3. A kit for detecting large fragment rearrangement of the BRCA gene, comprising at least one dose of the probe according to any one of claims 1 and 2.

4. Use of the probe of any one of claims 1 and 2 or the kit of claim 3 for detecting large fragment rearrangement of the BRCA gene.

5. Use of the probe according to any one of claims 1 and 2 or the kit according to claim 3 for the preparation of a product for detecting large fragment rearrangement of the BRCA gene.

6. The use according to claim 5, wherein said product further comprises computer software and hardware.

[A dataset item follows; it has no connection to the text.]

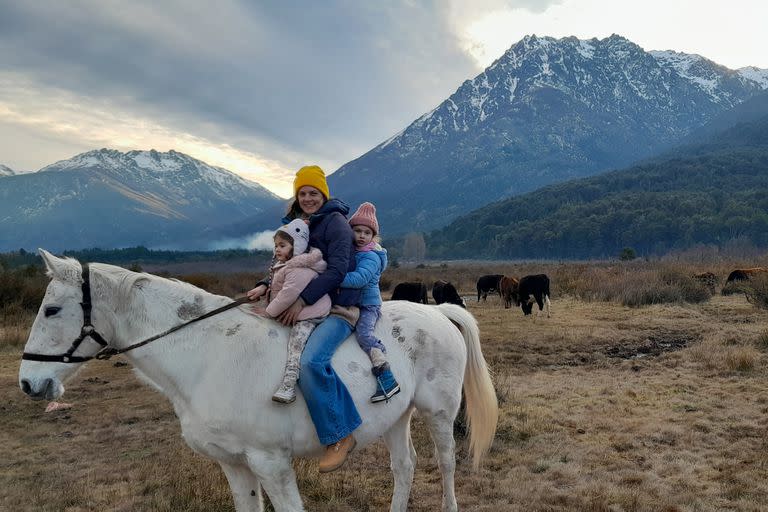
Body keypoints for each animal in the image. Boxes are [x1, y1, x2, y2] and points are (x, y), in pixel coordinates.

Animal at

7. Use of the probe of any one of claims 1 and 2 or the kit of claim 3 for the preparation of a product for detecting a disease associated with large fragment rearrangement of the BRCA gene.

8. The use according to claim 7, wherein said product further comprises computer software and hardware.

9. A method for detecting large fragment rearrangement of BRCA gene, comprising:

extracting DNA of a detection sample, and constructing a DNA library;

hybridizing the probe of any one of claims 1 and 2 or the probe in the kit of claim 3 with the DNA library for capture to obtain a hybrid capture library;

performing second-generation sequencing on the hybrid capture library to obtain a sequencing result;

and carrying out biological information analysis on the sequencing result to obtain BRCA gene large fragment rearrangement information of the detection sample.

10. The method of claim 9, wherein the test sample is peripheral blood cells.